--- Entries supplied ---

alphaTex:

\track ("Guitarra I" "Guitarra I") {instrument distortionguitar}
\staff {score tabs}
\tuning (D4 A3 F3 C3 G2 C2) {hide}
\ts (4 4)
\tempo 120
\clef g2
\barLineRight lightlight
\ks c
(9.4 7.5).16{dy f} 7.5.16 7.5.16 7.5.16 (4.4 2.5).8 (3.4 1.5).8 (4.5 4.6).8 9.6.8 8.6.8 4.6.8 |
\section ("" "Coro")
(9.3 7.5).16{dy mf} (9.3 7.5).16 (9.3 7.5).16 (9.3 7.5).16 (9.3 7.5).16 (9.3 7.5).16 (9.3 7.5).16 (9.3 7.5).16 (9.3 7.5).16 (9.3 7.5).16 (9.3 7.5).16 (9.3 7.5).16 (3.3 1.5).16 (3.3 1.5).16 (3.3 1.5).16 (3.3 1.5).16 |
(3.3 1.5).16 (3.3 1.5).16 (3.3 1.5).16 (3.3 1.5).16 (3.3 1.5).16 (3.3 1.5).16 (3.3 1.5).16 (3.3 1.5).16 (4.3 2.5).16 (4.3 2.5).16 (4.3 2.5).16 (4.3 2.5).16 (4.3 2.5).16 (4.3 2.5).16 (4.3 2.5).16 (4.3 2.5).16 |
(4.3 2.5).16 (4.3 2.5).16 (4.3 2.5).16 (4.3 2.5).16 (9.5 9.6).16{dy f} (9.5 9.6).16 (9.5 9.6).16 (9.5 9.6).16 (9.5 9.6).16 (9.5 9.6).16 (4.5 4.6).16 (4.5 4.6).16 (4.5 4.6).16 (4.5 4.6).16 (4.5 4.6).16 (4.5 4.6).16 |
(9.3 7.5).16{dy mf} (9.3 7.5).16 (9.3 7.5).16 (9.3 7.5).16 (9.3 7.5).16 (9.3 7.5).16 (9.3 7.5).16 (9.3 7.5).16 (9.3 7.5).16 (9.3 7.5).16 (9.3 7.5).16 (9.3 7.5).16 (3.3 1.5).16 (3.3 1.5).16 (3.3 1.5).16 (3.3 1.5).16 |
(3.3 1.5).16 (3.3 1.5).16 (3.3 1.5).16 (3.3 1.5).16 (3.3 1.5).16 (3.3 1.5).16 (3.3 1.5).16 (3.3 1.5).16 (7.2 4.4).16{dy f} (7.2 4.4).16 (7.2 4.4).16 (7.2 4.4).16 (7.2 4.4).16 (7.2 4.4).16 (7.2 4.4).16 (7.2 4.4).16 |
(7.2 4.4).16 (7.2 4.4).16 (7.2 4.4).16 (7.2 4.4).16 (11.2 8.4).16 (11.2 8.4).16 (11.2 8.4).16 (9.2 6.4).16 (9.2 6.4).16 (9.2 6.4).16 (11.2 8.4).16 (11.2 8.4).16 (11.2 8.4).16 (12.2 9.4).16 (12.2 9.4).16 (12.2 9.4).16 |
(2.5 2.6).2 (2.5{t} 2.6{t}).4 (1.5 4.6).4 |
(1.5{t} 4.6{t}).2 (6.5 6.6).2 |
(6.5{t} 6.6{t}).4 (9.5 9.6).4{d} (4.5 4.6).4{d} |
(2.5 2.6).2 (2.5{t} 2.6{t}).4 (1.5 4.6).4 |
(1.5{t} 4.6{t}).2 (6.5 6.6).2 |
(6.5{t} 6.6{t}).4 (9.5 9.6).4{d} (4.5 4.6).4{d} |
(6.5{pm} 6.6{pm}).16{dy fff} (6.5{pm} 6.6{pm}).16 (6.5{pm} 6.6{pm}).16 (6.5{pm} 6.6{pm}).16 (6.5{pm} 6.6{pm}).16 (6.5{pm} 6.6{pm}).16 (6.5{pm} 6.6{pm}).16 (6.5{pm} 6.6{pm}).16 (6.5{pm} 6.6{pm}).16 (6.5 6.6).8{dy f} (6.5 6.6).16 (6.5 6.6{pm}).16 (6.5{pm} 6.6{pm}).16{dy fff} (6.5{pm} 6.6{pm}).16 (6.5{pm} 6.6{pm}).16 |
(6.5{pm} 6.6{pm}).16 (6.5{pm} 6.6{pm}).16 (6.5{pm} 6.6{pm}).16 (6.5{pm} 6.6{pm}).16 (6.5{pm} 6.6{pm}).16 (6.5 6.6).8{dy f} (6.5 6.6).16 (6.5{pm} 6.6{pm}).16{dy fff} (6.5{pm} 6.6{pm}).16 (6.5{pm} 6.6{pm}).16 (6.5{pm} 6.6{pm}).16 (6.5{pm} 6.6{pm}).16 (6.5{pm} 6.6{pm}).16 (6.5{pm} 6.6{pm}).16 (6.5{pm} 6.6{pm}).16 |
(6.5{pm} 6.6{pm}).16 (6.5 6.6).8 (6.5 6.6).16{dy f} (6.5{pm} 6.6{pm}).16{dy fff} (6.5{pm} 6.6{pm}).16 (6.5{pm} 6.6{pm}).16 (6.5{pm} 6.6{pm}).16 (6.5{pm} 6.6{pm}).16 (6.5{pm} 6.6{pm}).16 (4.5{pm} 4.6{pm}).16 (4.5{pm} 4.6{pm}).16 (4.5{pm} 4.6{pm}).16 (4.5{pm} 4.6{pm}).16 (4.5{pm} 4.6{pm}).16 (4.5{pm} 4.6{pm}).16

--- Set task ---
Please list each line of the listing above that contains the string "Guitarra", treating uppercase and lowercase as different.

--- Reply to the exercise ---
\track ("Guitarra I" "Guitarra I") {instrument distortionguitar}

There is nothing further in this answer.